Non plus à cause du personnage. Une narration entièrement à la première personne par un homme dont tout nous est en réalité méconnu et sujet à caution, depuis son prénom jusqu’à son objectif réel sur ce bateau. Il nous ravit de ses considérations et de ses connaissances pointues des penseurs de son temps qu’on n’attendait pas chez ce marin, qui, jugez plutôt, quand il sent venir l’envie de se suicider, préfère s’embarquer pour chasser le cachalot.


Alors à cause de quoi ?
La tuerie. La boucherie du dernier tiers. Montrer la souffrance d’une baleine aux chairs tordues sous les fers après l’avoir décrite allaitant son baleineau, montrer le sang craché par l’évent après avoir expliqué pendant des chapitres l’intelligence et la sensibilité de l’animal, l’amitié des cétacés entre eux, leur solidarité. Pendant plusieurs chapitres, des dizaines de pages, ces hommes traquent, essoufflent, font crever le cœur des léviathans et laissent les requins dévorer leurs chairs accrochées aux flancs du navire.
Pourquoi tant de haine ? Pour finir tous happés dans un tourbillon, sauf le héros.


Qu’en retirer ?
Mon sentiment face à ce roman aux interprétations multiples comme tous les grands textes : ce roman dépeindrait l’absurdité de la condition humaine et la réaction de l’homme face à elle. Comme dans Le mythe de Sisyphe de Camus, l’absurdité du monde et le sentiment de son hostilité (selon Camus car je ne le perçois pas de même) le pousse au suicide (ou à la révolte). Ou à la violence pour se sentir exister, comme dans l’Étranger. Comme aussi le héros d’Un roi sans divertissement de Giono : Achab, aussi bien que Langlois, choisit la violence et le meurtre, faute de mieux. Le vernis qu’est la vengeance recouvre seulement l’effondrement de l’homme sur lui-même face à l’absurde.
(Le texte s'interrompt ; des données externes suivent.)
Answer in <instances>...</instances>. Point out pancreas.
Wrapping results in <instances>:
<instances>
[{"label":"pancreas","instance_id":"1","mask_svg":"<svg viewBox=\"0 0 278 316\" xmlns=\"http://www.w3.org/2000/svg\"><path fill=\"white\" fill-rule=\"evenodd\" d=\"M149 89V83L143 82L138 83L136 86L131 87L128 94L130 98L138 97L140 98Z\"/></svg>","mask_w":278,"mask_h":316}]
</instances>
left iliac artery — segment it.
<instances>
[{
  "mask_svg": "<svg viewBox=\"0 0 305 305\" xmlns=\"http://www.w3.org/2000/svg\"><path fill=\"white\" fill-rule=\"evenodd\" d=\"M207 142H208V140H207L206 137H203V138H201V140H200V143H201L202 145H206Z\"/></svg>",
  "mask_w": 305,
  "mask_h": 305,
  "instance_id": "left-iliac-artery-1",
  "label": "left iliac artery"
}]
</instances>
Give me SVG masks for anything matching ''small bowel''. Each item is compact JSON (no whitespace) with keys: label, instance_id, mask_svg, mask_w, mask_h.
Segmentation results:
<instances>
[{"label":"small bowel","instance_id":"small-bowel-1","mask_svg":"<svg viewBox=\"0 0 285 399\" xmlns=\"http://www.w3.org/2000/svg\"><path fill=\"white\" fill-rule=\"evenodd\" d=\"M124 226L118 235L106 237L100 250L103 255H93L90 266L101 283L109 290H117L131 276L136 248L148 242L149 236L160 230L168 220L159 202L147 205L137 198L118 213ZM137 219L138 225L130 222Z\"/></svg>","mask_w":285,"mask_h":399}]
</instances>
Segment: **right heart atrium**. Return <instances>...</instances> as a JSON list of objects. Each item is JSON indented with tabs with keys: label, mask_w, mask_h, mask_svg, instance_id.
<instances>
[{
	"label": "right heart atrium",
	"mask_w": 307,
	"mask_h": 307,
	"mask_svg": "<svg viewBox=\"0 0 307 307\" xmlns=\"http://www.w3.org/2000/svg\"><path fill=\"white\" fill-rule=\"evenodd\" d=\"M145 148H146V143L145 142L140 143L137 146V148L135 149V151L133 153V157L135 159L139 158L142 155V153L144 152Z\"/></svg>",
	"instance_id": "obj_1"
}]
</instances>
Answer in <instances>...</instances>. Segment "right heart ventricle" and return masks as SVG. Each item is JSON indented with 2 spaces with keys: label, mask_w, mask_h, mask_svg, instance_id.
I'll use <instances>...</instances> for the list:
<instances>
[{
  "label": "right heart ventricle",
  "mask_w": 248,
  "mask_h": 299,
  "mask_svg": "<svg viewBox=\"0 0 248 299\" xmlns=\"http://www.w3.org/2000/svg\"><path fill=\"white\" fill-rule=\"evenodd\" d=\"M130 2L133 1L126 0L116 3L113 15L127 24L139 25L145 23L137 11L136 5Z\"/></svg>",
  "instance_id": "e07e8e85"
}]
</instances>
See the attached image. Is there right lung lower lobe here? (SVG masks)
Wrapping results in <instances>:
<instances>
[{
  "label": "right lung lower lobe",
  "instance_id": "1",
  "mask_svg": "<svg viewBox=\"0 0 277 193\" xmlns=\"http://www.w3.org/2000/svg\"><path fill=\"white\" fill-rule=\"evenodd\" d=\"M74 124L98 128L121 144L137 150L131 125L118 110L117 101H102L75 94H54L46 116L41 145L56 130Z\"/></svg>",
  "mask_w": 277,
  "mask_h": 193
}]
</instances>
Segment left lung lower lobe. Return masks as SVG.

Ishmael, le héros, ne touche pas à la baleine, il monte seulement sur le bateau. Le suicide ne le tente pas, la violence non plus. Alors que vient-il chercher dans cette chasse révoltante ? Comment réagit-il face à l’absurdité du monde ? Je dirais, grâce au « sublime », comme dirait Remo Bodei (ou Kant) dans Paysages sublimes.

Mais de ce roman, je retiens surtout les fers qui m’ont crevé les yeux.

Remo Bodei, Paysages sublimes, Belles-lettres.